A strangely bitter expression sat on Val’s lips. Not of anger; not even mortification, but sad, cruel pain. He said no more.
And the cavalcade started. Lady Hartledon driving, the boy-groom sitting beside her, and Eddie’s short legs striding the pony. They were keeping to the Park, she called to her husband, and she should drive slowly.
There was no real danger, as Val believed; only he did not like the child’s wilful temper given way to. With a deep sigh he turned indoors for his hat, and went strolling down the avenue. Mrs. Capper dropped a curtsey as he passed the lodge.
“Have you heard from your son yet?” he asked.
“Yes, my lord, many thanks to you. The school suits him bravely.”
Turning out of the gates, he saw Floyd, the miller, walking slowly along. The man had been confined to his bed for weeks in the summer, with an attack of acute rheumatism, and to the house afterwards. It was the first time they had met since that morning long ago, when the miller brought up the purse. Lord Hartledon did not know him at first, he was so altered; pale and reduced.
“Is it really you, Floyd?”
“What’s left of me, my lord.”
“And that’s not much; but I am glad to
see you so far well,” said
Hartledon, in his usual kindly tone. “I
have heard reports of you from
Mr. Hillary.”
“Your lordship’s altered too.”
“Am I?”
“Well, it seems so to me. But it’s some few years now since I saw you. Nothing has ever come to light about that pocket-book, my lord.”
“I conclude not, or I should have heard of it.”
“And your lordship never came down to see the place!”
“No. I left Hartledon the same day, I think, or the next. After all, Floyd, I don’t see that it is of any use looking into these painful things: it cannot bring the dead to life again.”
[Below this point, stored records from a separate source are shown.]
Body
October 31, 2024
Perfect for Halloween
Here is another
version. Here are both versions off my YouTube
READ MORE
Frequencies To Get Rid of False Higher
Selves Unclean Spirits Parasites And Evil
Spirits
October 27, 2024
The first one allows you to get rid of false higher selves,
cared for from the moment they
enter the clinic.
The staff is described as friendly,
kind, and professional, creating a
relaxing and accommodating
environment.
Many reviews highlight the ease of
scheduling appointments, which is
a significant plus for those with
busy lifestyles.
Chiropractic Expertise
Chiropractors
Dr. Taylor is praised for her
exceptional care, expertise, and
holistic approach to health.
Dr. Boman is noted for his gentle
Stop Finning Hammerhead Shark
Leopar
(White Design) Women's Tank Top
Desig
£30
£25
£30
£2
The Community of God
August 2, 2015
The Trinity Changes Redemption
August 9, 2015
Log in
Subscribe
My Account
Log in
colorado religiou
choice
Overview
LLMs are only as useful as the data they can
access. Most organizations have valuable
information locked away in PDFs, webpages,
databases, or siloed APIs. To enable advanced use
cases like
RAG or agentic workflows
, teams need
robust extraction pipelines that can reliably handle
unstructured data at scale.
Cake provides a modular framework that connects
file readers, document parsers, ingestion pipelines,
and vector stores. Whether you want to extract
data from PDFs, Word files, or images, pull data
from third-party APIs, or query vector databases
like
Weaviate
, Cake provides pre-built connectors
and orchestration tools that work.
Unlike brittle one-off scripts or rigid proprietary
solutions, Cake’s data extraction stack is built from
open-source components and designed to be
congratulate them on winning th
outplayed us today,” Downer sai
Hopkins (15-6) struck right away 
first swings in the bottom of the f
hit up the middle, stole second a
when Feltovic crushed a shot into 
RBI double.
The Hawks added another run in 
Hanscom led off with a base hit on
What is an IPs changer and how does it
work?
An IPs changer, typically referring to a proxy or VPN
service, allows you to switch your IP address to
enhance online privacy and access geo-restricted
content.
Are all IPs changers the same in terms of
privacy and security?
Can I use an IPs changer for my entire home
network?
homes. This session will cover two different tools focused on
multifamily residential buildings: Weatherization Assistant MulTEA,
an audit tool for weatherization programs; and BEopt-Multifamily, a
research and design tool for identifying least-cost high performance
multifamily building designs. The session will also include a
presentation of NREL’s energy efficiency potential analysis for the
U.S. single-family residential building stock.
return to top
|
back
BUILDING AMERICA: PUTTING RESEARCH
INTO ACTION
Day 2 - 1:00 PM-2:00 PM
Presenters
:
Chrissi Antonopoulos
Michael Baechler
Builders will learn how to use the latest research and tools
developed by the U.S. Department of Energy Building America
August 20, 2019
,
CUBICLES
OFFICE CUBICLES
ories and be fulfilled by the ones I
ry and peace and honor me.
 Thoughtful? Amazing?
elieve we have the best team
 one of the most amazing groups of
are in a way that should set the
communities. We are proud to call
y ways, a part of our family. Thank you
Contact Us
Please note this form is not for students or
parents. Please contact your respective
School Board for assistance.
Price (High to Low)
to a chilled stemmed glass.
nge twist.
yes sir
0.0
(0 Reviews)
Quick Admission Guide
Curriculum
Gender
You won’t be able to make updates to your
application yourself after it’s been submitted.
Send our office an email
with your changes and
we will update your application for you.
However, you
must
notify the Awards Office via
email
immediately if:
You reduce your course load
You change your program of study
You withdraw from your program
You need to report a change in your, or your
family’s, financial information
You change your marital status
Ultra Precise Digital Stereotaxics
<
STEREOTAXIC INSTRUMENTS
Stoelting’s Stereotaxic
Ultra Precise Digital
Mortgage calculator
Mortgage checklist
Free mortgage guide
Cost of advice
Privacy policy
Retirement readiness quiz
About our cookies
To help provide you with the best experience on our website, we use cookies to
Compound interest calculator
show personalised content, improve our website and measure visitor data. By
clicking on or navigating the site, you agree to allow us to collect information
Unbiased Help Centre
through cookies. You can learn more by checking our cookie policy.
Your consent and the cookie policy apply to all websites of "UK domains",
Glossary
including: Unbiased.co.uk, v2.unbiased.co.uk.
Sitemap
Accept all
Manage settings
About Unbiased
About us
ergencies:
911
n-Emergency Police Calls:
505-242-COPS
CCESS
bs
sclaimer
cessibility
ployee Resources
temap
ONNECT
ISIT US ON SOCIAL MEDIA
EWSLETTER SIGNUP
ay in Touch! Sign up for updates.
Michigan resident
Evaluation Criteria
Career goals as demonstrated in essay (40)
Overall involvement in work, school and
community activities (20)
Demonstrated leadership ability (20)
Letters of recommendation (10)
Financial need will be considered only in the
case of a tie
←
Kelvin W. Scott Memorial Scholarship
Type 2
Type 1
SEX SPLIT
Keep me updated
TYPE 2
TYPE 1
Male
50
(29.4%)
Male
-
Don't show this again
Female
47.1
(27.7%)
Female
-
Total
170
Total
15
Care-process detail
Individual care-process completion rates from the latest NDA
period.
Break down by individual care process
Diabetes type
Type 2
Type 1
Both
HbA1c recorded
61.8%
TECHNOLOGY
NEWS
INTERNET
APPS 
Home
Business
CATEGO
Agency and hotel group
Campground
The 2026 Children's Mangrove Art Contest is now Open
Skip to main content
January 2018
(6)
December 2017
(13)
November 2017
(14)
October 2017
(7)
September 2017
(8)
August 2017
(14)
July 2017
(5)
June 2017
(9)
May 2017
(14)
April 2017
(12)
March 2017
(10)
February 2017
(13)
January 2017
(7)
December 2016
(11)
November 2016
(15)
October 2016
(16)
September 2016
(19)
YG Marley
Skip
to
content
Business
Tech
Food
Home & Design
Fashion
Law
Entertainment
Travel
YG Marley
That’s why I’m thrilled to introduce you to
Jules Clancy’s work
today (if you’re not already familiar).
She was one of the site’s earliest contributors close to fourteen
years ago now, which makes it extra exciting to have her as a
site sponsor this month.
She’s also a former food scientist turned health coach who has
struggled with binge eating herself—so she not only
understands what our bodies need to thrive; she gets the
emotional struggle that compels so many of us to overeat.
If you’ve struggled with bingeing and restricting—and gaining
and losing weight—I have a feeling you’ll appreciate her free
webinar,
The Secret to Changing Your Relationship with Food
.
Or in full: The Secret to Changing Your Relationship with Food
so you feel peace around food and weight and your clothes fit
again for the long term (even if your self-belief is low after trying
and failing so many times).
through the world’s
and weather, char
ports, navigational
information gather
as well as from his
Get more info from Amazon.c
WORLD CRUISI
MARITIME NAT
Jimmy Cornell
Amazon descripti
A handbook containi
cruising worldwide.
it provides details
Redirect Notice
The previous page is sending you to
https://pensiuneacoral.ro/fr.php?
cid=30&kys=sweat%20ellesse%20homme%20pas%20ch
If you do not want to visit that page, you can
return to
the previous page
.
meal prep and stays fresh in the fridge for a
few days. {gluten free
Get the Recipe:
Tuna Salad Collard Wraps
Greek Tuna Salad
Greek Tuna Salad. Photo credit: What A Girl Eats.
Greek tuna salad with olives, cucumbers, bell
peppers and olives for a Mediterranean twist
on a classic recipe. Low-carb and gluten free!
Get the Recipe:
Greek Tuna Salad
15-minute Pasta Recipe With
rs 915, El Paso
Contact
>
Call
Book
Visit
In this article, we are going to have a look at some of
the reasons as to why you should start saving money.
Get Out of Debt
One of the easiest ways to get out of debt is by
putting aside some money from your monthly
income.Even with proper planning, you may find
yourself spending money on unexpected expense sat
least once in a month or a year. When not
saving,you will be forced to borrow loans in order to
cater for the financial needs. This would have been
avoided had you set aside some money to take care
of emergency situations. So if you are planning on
“That’s, true,” said the miller.
He was walking into Calne. Lord Hartledon kept by his side, talking to him. He promised to be as popular a man as his father had been; and that was saying a great deal. When they came opposite the Rectory, Lord Hartledon wished him good day and more strength, in his genial manner, and turned in at the Rectory gates.
About once a week he was in the habit of calling upon Mrs. Ashton. Peace was between them; and these visits to her sick-chamber were strangely welcome to her heart. She had loved Val Elster all her life, and she loved him still, in spite of the past. For Val was curiously subdued; and his present mood, sad, quiet, thoughtful, was more endearing than his gayer one had been. Mrs. Ashton did not fail to read that he was a disappointed man, one with some constant care upon him.